A Starrag machine an some employees

“In the long term, I am focusing on blending learning; combining traditional training with e-learning.”

Without interpreters: Starrag training is not only available in German and English, but can also be customised and delivered in many different languages.

Electronic media is increasingly replacing printed manuals and tutorials. What is your strategy?

Ramm: In the long term, I am focusing on “blending learning”; combining traditional training with e-learning. We have already used a document management system to make all the training documents available in electronic form. But another thing that is very important to me is that we are currently working hard with professional translators to create printed and electronic documentation in the respective customer language.

Is there a recent highlight that was particularly challenging for you?

Ramm: One of our high points was definitely a custom-designed training course lasting several weeks for an aviation company in Malaysia, working on a large STC 10800/170 jet engine housing. Our high-end product is being used in a completely new plant, where newly hired Malaysian specialists are starting to work on the six-axis machining centre, manufacturing complex housings. We have put the 12 employees through an individual program over several weeks, covering operation, maintenance and programming. All in all, the training lasted around two months, with interruptions.

Do you also receive enquiries about current issues, such as “predictive maintenance”?

Ramm: Yes, our training content is already oriented in this direction with “conditionbased monitoring” and “fingerprint”, which we deliver within the scope of our training for maintenance engineers and operators. Fingerprint, for example, is a report on the status of important machine components that an employee can start with a few simple commands on the controller. First, the evaluation is performed in an initial assessment by the technician on-site and then in a detailed analysis by in-house Starrag specialists, taking into consideration the reference measurement created on delivery.

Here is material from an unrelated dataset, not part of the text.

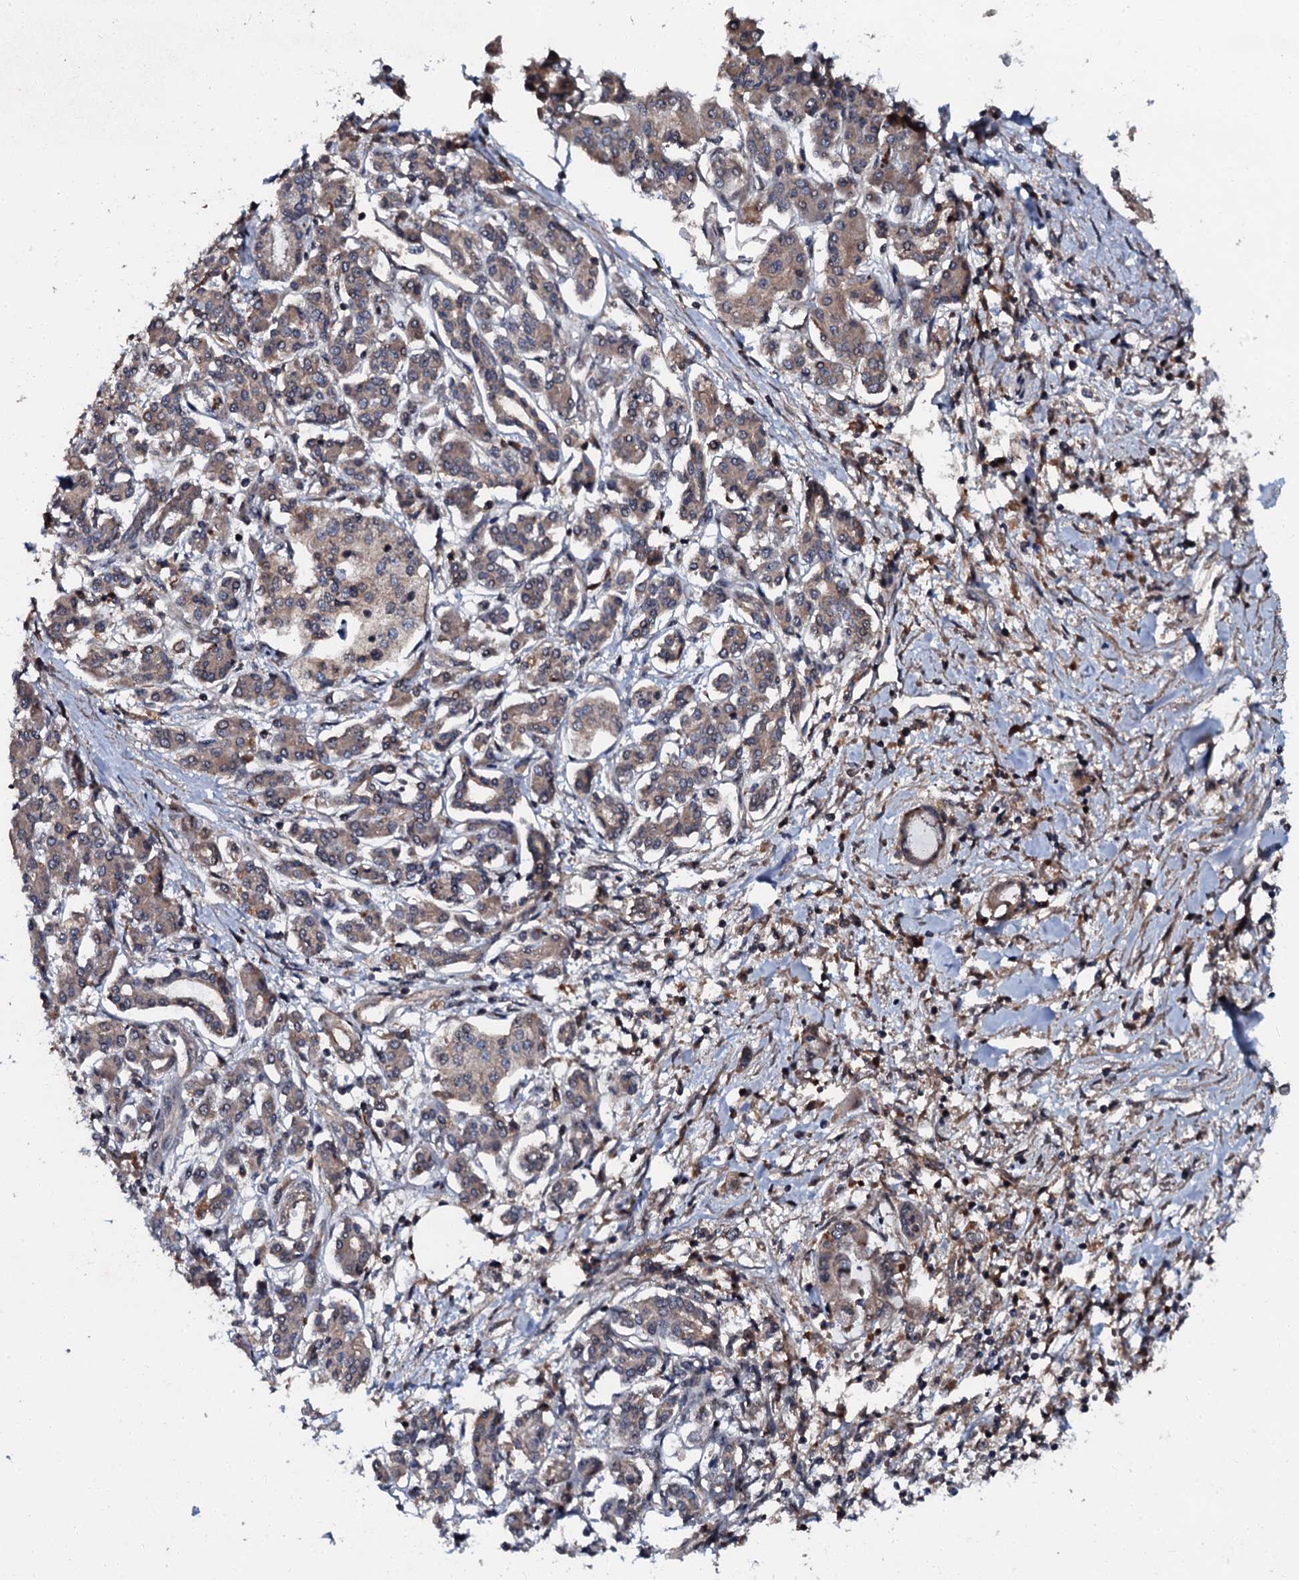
{"staining": {"intensity": "weak", "quantity": "25%-75%", "location": "cytoplasmic/membranous"}, "tissue": "pancreatic cancer", "cell_type": "Tumor cells", "image_type": "cancer", "snomed": [{"axis": "morphology", "description": "Normal tissue, NOS"}, {"axis": "morphology", "description": "Adenocarcinoma, NOS"}, {"axis": "topography", "description": "Pancreas"}], "caption": "Immunohistochemical staining of adenocarcinoma (pancreatic) displays weak cytoplasmic/membranous protein positivity in approximately 25%-75% of tumor cells.", "gene": "N4BP1", "patient": {"sex": "female", "age": 64}}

Who is responsible for which training within the Starrag Group?

Ramm: The Chemnitz Training Centre uses training machines to deliver training in programming, operating and maintaining HEC machines with Siemens and Fanuc controls. Fully equipped simulators are available for use in the Training Centre in Mönchengladbach, Germany. The innovative “Advanced Maintenance Training” and “Advanced Application Training” sessions were also developed there. We are currently developing similar learn- ing environments in Rorschacherberg – individually also in Vuadens and St. Etienne. As an alternative to training directly with the customer, our long-term plan is to offer training with a local trainer in our own showrooms – in China and the United States, for example.